● **Recorded information**:
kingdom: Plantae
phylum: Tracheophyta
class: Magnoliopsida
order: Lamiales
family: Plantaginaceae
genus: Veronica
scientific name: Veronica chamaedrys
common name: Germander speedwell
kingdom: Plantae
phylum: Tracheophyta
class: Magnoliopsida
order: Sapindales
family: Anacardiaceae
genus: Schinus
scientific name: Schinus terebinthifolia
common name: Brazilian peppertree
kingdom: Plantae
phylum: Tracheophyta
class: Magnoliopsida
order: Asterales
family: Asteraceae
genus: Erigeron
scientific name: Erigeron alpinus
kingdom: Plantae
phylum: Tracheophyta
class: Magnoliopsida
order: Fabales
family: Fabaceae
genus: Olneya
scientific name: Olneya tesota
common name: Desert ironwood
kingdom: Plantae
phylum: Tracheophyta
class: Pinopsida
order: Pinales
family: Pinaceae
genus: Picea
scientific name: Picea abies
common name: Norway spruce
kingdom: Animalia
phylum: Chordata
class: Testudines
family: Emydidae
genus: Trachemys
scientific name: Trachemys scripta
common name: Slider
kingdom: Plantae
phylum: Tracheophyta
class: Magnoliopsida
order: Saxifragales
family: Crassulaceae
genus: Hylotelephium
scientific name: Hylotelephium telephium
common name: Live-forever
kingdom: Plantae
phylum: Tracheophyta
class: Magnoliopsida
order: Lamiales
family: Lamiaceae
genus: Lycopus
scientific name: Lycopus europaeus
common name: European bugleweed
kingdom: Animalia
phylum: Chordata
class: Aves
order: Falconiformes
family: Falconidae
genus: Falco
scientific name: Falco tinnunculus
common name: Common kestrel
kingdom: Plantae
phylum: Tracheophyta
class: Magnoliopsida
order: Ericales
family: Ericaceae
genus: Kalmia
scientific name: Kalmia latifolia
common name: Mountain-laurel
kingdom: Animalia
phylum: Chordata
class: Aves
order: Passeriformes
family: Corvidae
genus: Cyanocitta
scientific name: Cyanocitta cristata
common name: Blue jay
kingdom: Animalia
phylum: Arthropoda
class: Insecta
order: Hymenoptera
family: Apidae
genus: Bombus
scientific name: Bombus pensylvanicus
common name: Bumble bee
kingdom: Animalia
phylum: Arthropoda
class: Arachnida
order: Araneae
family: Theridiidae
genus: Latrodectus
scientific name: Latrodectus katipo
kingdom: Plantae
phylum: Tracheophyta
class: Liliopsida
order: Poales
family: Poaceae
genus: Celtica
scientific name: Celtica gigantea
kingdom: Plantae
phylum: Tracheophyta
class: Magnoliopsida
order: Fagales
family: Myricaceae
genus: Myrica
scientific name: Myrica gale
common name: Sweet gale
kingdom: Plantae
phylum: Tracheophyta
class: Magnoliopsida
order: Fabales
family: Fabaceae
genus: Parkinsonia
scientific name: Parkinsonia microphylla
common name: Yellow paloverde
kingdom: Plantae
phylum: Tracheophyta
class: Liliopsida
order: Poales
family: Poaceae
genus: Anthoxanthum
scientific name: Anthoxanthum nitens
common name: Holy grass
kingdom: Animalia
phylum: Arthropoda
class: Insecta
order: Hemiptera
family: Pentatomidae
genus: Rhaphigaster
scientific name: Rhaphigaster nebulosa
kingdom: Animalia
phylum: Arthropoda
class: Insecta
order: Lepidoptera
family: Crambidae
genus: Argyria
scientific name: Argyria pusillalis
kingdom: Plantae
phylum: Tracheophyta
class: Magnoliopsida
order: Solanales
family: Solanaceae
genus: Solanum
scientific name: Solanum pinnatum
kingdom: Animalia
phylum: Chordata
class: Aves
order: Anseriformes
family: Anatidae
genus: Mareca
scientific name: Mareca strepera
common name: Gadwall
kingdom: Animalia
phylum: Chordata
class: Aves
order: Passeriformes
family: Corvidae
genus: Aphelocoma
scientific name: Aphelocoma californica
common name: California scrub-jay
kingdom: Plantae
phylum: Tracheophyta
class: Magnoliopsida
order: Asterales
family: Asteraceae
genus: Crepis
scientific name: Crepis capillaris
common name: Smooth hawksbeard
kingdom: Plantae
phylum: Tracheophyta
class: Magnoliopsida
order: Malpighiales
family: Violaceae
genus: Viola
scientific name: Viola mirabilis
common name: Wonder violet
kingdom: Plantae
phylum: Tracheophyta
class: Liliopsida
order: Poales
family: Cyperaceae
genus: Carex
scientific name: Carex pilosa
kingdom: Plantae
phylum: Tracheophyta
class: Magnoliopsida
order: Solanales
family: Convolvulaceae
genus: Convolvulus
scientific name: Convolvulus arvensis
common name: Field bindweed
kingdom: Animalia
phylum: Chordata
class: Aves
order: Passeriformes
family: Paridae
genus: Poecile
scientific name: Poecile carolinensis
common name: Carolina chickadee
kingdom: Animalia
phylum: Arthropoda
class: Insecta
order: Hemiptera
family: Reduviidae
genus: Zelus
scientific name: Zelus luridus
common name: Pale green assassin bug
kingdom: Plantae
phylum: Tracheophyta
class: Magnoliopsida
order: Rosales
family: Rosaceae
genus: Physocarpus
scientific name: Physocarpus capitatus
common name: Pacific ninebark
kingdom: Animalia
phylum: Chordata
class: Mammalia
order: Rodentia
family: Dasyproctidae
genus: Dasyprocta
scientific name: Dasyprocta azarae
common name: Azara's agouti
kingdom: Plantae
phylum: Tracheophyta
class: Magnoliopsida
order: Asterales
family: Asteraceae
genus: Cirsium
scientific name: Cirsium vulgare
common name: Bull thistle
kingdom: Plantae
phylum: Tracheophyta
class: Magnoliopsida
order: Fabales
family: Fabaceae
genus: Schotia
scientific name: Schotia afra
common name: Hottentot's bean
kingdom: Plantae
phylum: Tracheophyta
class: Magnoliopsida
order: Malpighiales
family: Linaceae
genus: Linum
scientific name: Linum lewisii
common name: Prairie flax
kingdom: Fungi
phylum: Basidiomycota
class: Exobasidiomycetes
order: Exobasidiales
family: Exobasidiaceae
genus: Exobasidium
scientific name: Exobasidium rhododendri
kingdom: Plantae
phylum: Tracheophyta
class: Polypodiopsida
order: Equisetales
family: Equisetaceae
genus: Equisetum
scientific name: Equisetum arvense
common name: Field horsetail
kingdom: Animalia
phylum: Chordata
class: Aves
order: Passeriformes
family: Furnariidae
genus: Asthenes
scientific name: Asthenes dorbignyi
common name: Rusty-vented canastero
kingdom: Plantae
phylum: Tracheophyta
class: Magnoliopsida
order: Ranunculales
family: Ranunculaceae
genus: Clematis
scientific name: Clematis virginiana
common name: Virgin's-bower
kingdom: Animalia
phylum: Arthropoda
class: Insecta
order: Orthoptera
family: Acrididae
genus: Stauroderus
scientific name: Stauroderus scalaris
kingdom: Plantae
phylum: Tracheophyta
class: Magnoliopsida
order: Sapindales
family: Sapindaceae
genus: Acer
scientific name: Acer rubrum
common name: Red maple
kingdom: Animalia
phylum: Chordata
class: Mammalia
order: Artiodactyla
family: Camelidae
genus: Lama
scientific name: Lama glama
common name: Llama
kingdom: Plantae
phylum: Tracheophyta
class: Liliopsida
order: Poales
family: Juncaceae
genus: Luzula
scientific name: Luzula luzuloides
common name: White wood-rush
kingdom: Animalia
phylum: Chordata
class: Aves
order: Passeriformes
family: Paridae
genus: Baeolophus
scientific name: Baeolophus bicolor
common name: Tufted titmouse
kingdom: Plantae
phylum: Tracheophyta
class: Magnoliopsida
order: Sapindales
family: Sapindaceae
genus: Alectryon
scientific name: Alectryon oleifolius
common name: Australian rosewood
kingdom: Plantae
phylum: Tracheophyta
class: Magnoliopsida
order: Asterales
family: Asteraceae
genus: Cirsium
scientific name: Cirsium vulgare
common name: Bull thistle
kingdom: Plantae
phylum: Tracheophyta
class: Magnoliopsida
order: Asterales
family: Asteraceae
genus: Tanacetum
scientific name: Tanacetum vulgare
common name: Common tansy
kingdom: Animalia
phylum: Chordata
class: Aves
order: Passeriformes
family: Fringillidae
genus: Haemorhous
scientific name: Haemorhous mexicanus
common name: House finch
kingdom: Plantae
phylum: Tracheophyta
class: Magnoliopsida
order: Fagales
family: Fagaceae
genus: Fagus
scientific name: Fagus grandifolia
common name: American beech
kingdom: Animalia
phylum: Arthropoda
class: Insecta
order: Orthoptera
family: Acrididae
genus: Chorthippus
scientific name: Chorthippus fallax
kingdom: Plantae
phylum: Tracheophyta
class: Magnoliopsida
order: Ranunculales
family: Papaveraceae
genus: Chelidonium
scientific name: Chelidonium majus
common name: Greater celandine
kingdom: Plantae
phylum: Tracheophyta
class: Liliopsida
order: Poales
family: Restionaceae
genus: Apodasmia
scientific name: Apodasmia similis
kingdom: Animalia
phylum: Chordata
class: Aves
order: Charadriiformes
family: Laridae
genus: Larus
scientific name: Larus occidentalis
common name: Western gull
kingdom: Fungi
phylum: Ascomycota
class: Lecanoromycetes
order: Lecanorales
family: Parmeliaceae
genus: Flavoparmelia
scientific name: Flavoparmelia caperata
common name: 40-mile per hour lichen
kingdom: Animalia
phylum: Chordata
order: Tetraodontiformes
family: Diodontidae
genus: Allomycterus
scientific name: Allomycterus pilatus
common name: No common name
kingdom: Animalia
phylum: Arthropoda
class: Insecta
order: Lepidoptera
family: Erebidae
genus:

● **What you should do**:
Convert the material from the line containing "genus: Physocarpus" to the line containing "scientific name: Exobasidium rhododendri", both included, into a JSON list of strings with one string per line and blank lines omitted.

● **Solution for this exercise**:
[
  "genus: Physocarpus",
  "scientific name: Physocarpus capitatus",
  "common name: Pacific ninebark",
  "kingdom: Animalia",
  "phylum: Chordata",
  "class: Mammalia",
  "order: Rodentia",
  "family: Dasyproctidae",
  "genus: Dasyprocta",
  "scientific name: Dasyprocta azarae",
  "common name: Azara's agouti",
  "kingdom: Plantae",
  "phylum: Tracheophyta",
  "class: Magnoliopsida",
  "order: Asterales",
  "family: Asteraceae",
  "genus: Cirsium",
  "scientific name: Cirsium vulgare",
  "common name: Bull thistle",
  "kingdom: Plantae",
  "phylum: Tracheophyta",
  "class: Magnoliopsida",
  "order: Fabales",
  "family: Fabaceae",
  "genus: Schotia",
  "scientific name: Schotia afra",
  "common name: Hottentot's bean",
  "kingdom: Plantae",
  "phylum: Tracheophyta",
  "class: Magnoliopsida",
  "order: Malpighiales",
  "family: Linaceae",
  "genus: Linum",
  "scientific name: Linum lewisii",
  "common name: Prairie flax",
  "kingdom: Fungi",
  "phylum: Basidiomycota",
  "class: Exobasidiomycetes",
  "order: Exobasidiales",
  "family: Exobasidiaceae",
  "genus: Exobasidium",
  "scientific name: Exobasidium rhododendri"
]